2. Top-level Commitment - If the directors and management are committed to preventing bribery, then this ethos trickles down to all under their roof. Whilst those decision makers at the top are more likely to receive such bribes, if obvious to the rest of the company, may create a toxic environment where everyone is looking for a piece of the pie.
3. Risk Assessment - The company must assess the nature and extent of its exposure to potential risks. What positions will be most vulnerable? What are the specific areas of the business of contracts under greater risk? This should be a regular and documented exercise.
4. Due Diligence - The company should apply proportionate due diligence procedures in respect of the persons who perform or will perform services for or on behalf of the company, in order to mitigate identified bribery risks.
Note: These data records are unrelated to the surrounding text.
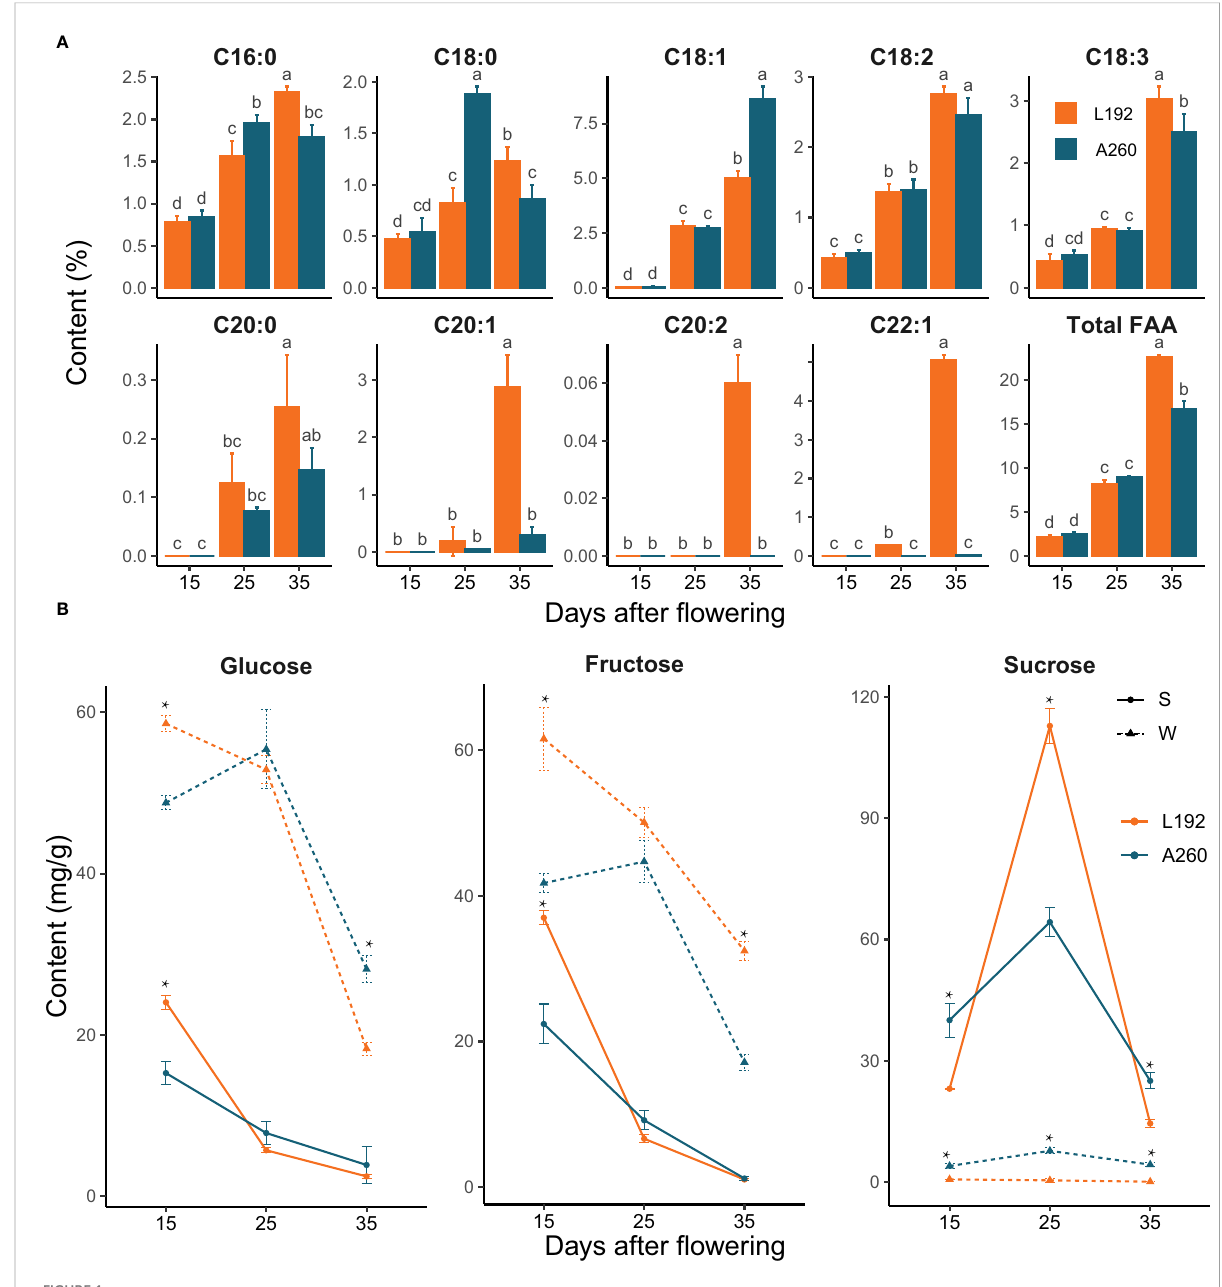
FIGURE 1 Fatty acid or sugar variability at 15, 25 and 35 DAF during silique development. (A) Changes in the content of different types of fatty acids in the seeds at 15, 25 and 35 DAF. The bars represent the means of three biological replicates, and error bars are standard deviations. Different letters marked on bars indicate signi fi cant differences according to t test analyses (p < 0.05) among groups. (B) The sugar content of the seed or silique wall. Signi fi cant differences between mean values were calculated at each time point using t test analyses and are represented by asterisks at the p < 0.05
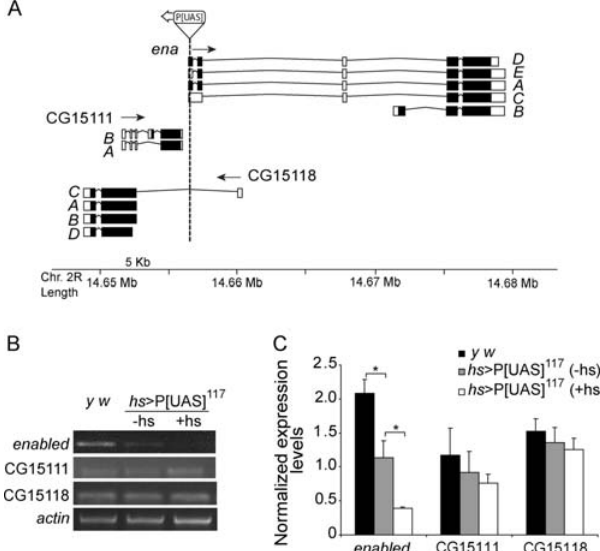
Figure 3. Plasmid rescue and RT-PCR analysis identifies ena as the affected locus. (A) Schematic diagram depicting the position of the P[UAS] transposon within the DNA region trapped by the insertion (to scale, in kb). The P[UAS] 117 is located within the first exon of ena upstream of the ATG. It also landed within the first intron of CG15118 and near CG15111. Arrows indicate the direction of transcription for each gene. A–E refers to the different splicing variants in each locus. (B) To test the GAL4 mediated effect on each locus an ubiquitous heat shock ( hs ) GAL4 driver was employed. RT-PCR analysis was performed in hs . P[UAS] 117 total larval RNA after a heat-shock stimulus ( + hs). A non- pulsed control was used as baseline (-hs) along with a wild type control ( y w ). Semi quantitative RT-PCR products were analyzed on agarose gels stained with ethidium bromide (the image reflects ena levels at cycle 28). actin levels were compared for quality control of the independent RNA preparations and normalization. (C) The ratio between each independent gene to actin levels highlights significant changes only in the ena locus (* p , 0.05). The insertion per se significantly reduces ena levels (* p , 0.05). Statistical analysis included a Student t test. The experiment was repeated 3–4 times using independent RNA prepara-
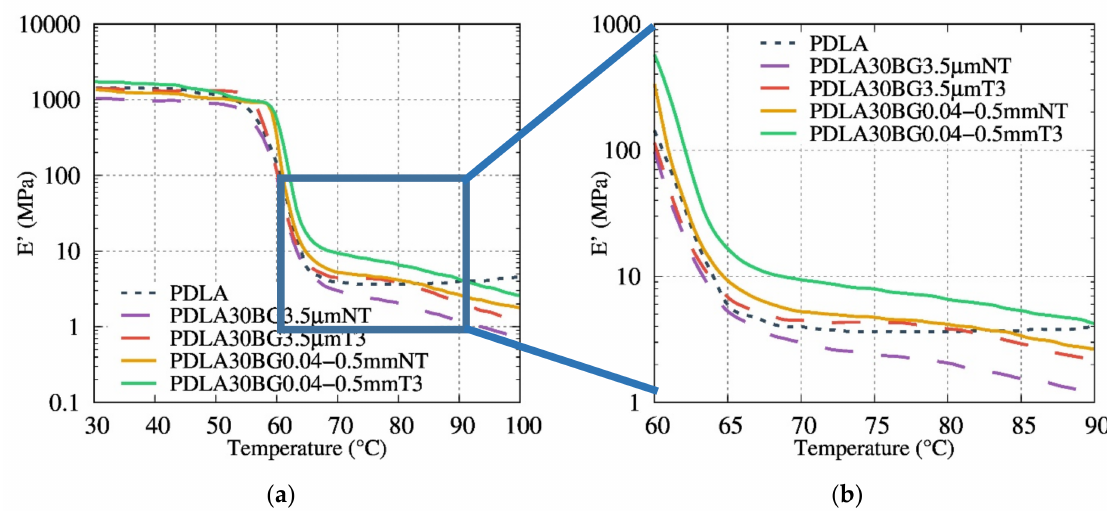
Figure 13. ( a ) Evolution of E’ (MPa) as a function of the temperature for composites filled with BG of various sizes and thermal treatment; ( b ) zoom of rubber plateau modulus.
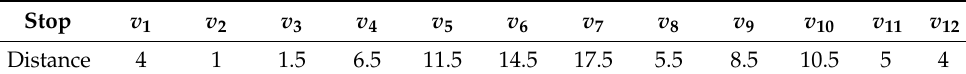
Table 1. Distance between the bus station and each stop (km).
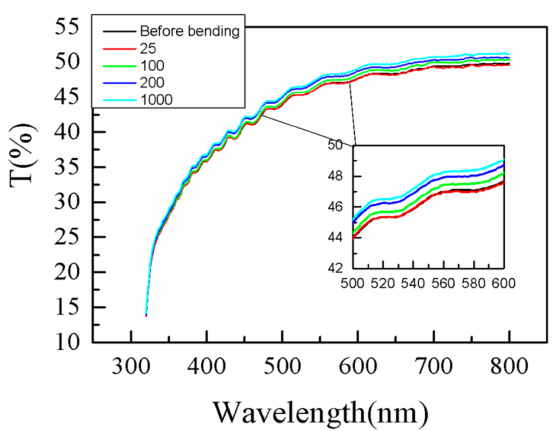
Figure 4. Measured transmittance spectra T of metalized PET substrate covered with polymer film before bends and after each set of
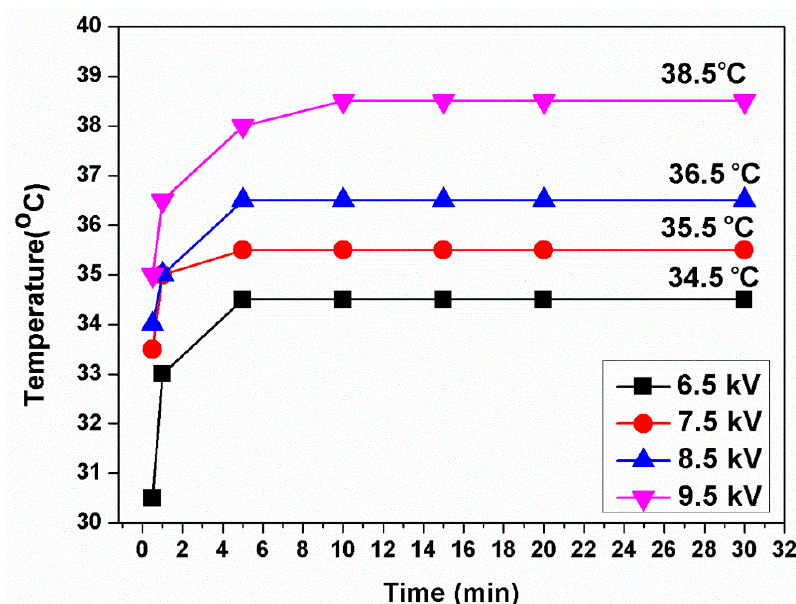
Figure 2. CAPJ temperature keeps steady for at least 30 min. Temperature changes of CAPJs operated at di ff erent applied voltages ranging from 6.5 to 9.5 kV under a fixed He gas flow rate of 5 slm. The temperature was detected at the position of 1 cm below the downstream of CAPJ.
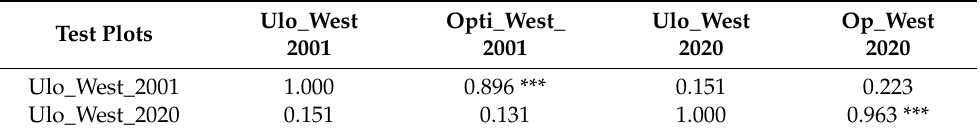
Table 2. Cluster analysis: correlation based on the number of species in 2001 and 2020 on the west roof, 10-cm media. High significance between species in 2001 on both media (Ulo and Opti). Also high significance in 2020 on both media. Time is more important than the different media. Test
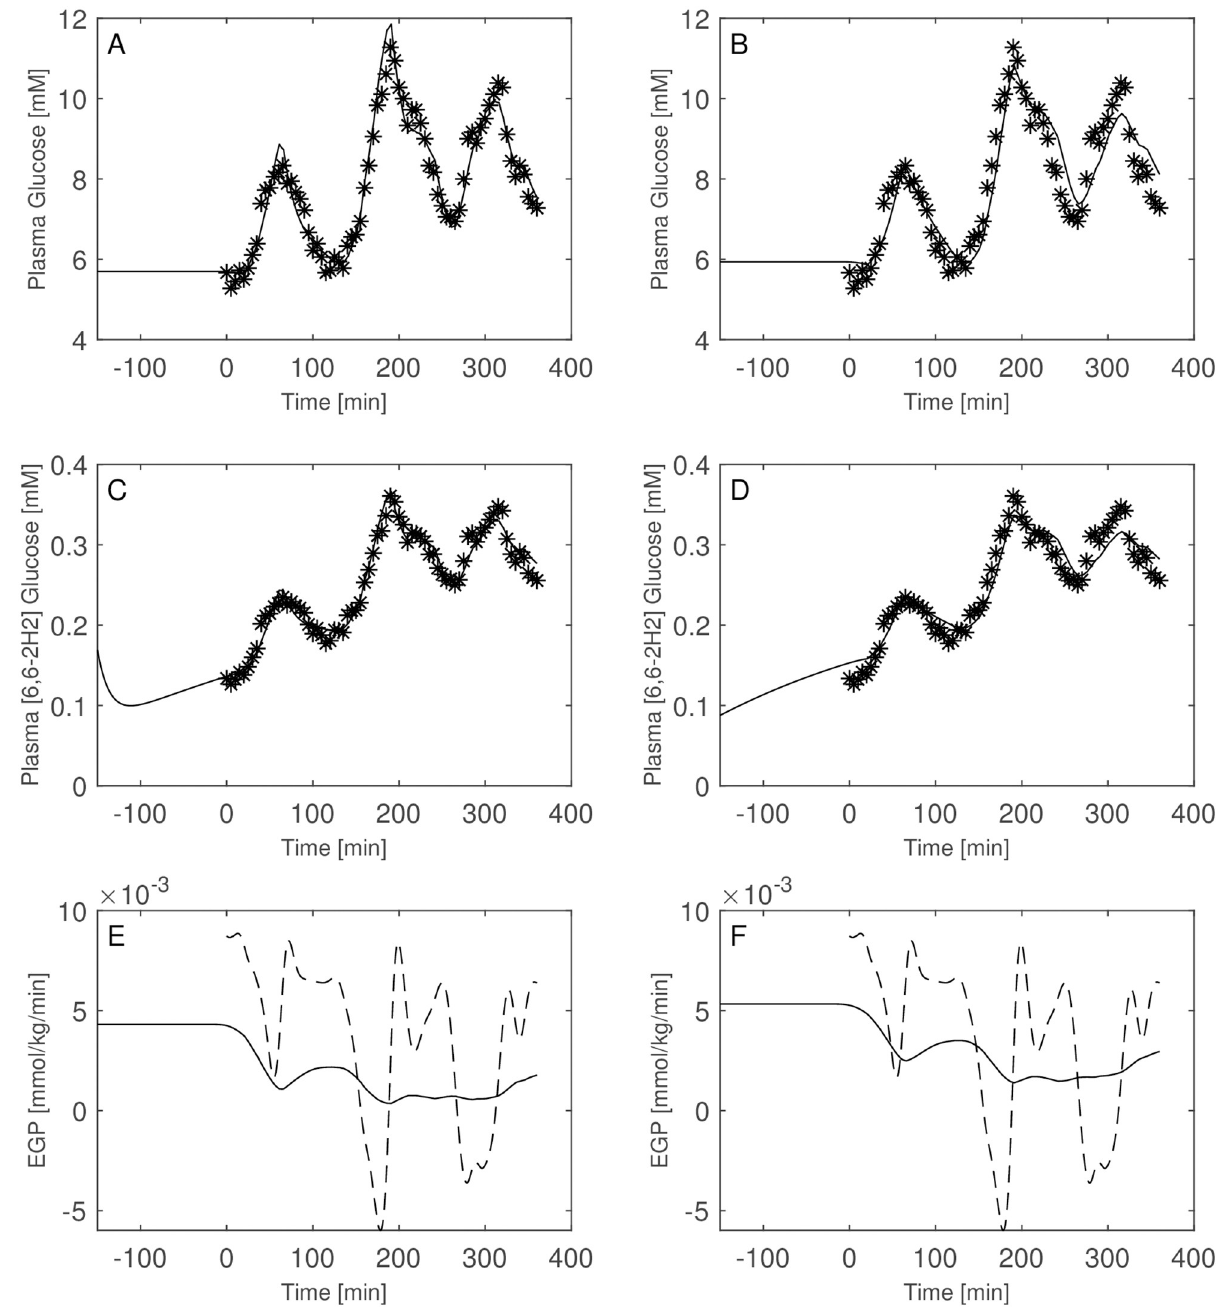
Fig 9. Model comparison for Subject 1. Observed (asterisks) and predicted (line) variables over time with glucose two-compartment model (Panels A, C, E) and one-compartments-glucose model (Panels B, D, F). Dashed line is the predicted EGP with the Steele model. All the observed points refer to data measured on day 2. Plasma glucose concentrations (panel A) are derived from the glucose intra-venous infusion to match plasma glucose observations from the OGTTs of day 1.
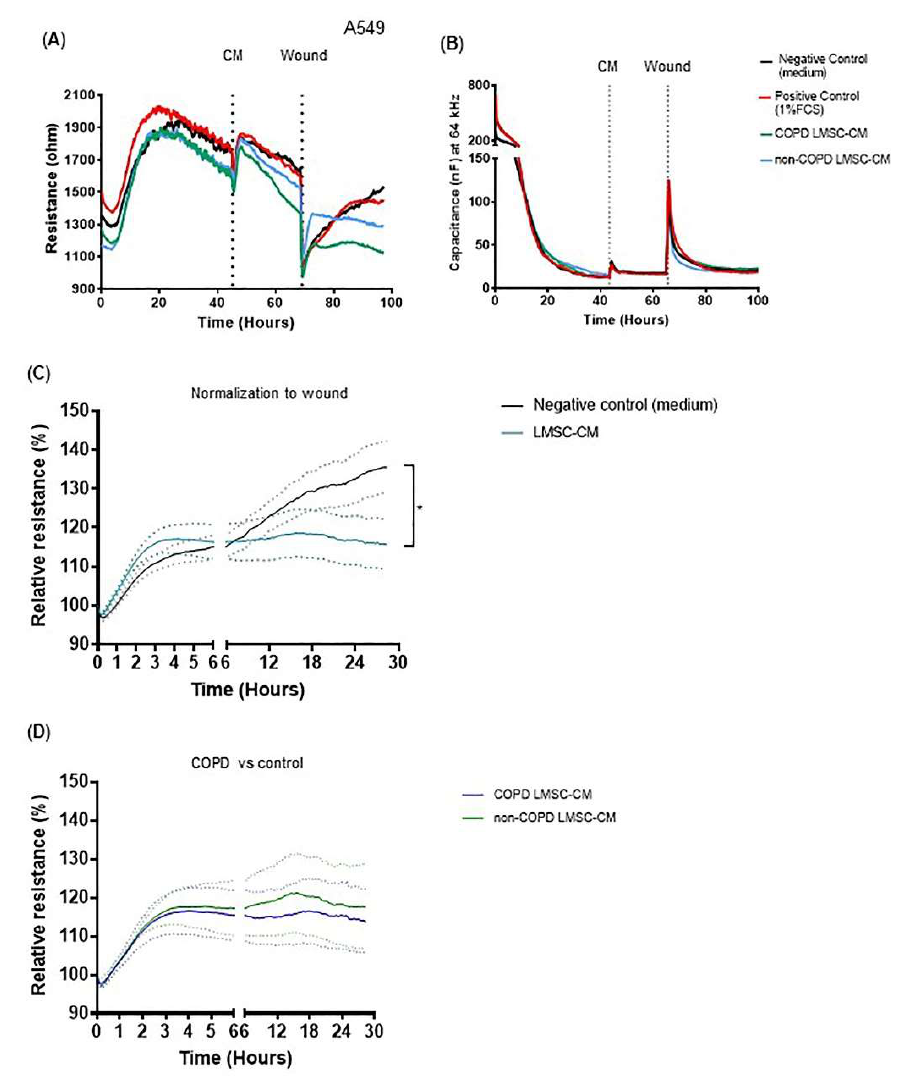
Figure 2. Conditioned medium from lung-resident MSCs (LMSCs) alters recovery of the A549 epi- thelial cell monolayer after wounding by electroporation. A549 cells were seeded in duplicates in ECIS arrays and grown to confluence for 48 h. Medium was replaced by control medium (negative control), medium containing 1% FCS (positive control) or conditioned medium (CM) from LMSCs of non-COPD control and COPD donors. After 24 h, cells were wounded by electroporation. ( A ) Re- sistance was measured at a frequency of 400 Hz; a representative plot is shown. ( B ) Capacitance was measured at a frequency of 40 kHz, a representative plot is shown. ( C ) Resistance levels were nor- malized to the values immediately after wounding in the absence and presence of LMSC-CM from a non-COPD or COPD donor in 4 independent experiments. Mean ± SEM levels are shown ( n = 8, non-COPD and COPD LMSC-CM combined). ( D ) Resistance levels were normalized to the values immediately after wounding in the presence of LMSC-CM from non-COPD and COPD donors. Mean ± SEM levels are shown ( n = 4/group). To test for differences between control medium and LMSC-condition medium, 2-way ANOVA was used. * = p <0.05 between the indicated values meas- ured over the last 6 h.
5. Communication & Training - This deters bribery by associated persons by enhancing awareness and understanding of the company's procedures and commitment to their proper application. Training provides the knowledge and skills needed to employ the company's procedures and deal with any bribery related problems or issues that may arise.
6. Monitoring & Review - The risks a company faces may change over time, as might the nature and scale of its activities, so the procedures required to mitigate those risks are also likely to require changing.
Taking a common sense approach may be your saving grace when it comes to receiving and giving gifts. What has been made clear is that companies may continue to provide and receive hospitality for sporting events that are reasonable and proportionate.
In conjunction with the Ministry of Justice's Guidance our suggestion is that you should additionally consider:
- Intention - The Act does not purport to prevent you 'getting to know your client' or 'building relationships' in the normal course of business. However, if your intention is to (or appears to) influence the receiver to perform their function improperly or influence decision making, then it is wise to reconsider.
- Timing - A lavish gift after a transaction has been completed is looked upon in a considerably more favourable light as opposed to during a tender process or before a decision is made.
- Transparency - Ensure there is a record of gifts received and sent in order that these may be declared by the employees and senior management. This does not need to extend to buying the odd round of drinks, lunch or dinner.
- Self-Awareness - Only make decisions you are comfortable for the industry to see.